Task goal: Search the data for "kilometers". Each line containing it is to be copied.
=== Begin Enclosure ===
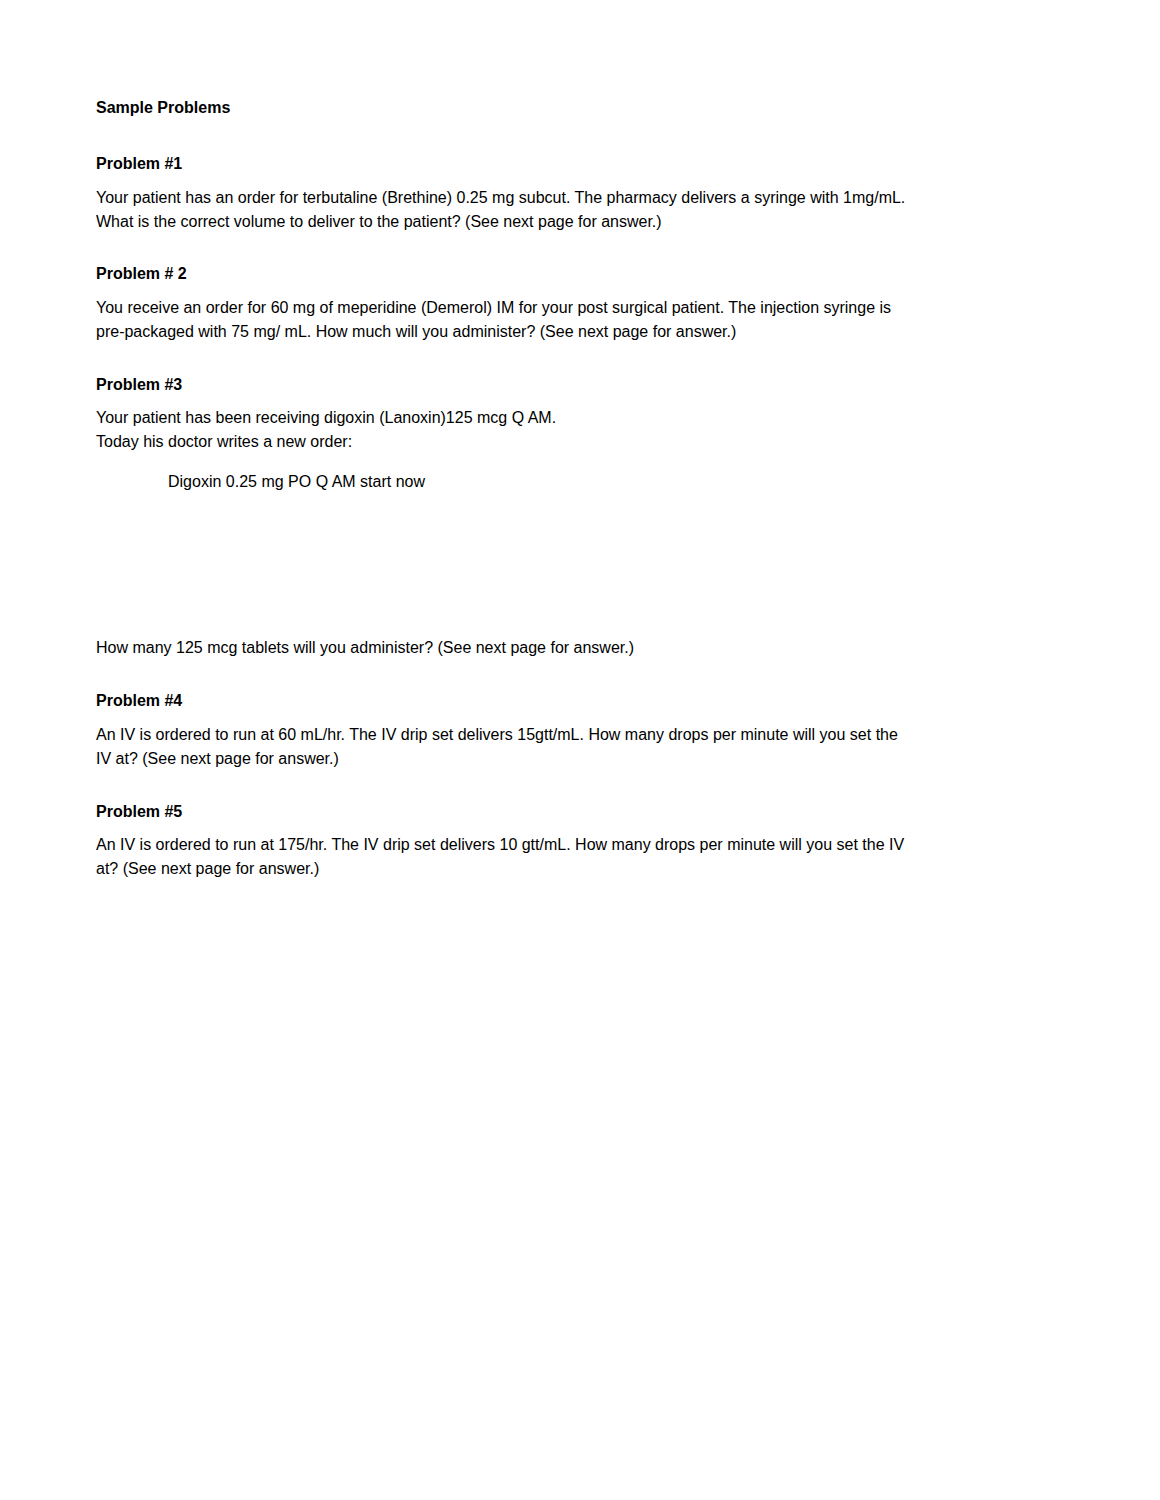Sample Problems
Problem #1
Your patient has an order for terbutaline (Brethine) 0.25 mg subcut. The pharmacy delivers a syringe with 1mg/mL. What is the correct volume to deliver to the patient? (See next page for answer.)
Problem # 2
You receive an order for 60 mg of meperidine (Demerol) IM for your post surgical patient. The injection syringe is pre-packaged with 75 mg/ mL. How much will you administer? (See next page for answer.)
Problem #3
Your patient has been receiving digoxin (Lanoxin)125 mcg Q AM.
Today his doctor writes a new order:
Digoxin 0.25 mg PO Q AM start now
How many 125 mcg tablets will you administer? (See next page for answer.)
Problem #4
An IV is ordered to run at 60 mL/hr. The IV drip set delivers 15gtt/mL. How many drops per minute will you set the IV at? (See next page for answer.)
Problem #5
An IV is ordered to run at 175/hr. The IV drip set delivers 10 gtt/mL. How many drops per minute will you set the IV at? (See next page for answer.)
=== End Enclosure ===
=== Begin Enclosure ===
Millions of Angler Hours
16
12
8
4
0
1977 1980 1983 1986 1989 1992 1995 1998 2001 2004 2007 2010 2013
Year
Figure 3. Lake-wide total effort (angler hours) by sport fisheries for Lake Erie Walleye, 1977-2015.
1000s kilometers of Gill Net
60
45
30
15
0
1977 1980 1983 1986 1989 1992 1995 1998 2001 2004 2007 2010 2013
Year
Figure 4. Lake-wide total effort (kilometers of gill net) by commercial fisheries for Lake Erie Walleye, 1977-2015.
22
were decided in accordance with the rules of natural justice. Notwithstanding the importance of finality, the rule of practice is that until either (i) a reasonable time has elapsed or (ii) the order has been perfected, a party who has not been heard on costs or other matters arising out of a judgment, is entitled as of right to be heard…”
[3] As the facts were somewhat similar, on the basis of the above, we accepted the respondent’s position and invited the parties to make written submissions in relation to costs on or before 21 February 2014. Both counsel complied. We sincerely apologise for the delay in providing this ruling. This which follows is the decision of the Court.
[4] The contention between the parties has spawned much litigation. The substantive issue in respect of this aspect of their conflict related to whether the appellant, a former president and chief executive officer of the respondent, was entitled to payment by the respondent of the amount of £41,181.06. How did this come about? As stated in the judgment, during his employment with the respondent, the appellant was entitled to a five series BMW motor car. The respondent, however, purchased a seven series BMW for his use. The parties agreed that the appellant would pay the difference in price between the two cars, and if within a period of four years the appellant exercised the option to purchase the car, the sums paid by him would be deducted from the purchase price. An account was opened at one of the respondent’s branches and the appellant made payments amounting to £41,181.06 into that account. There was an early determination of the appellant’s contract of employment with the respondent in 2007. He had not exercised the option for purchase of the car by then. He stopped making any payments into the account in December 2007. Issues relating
=== End Enclosure ===
Solution for this task:
1000s kilometers of Gill Net
Figure 4. Lake-wide total effort (kilometers of gill net) by commercial fisheries for Lake Erie Walleye, 1977-2015.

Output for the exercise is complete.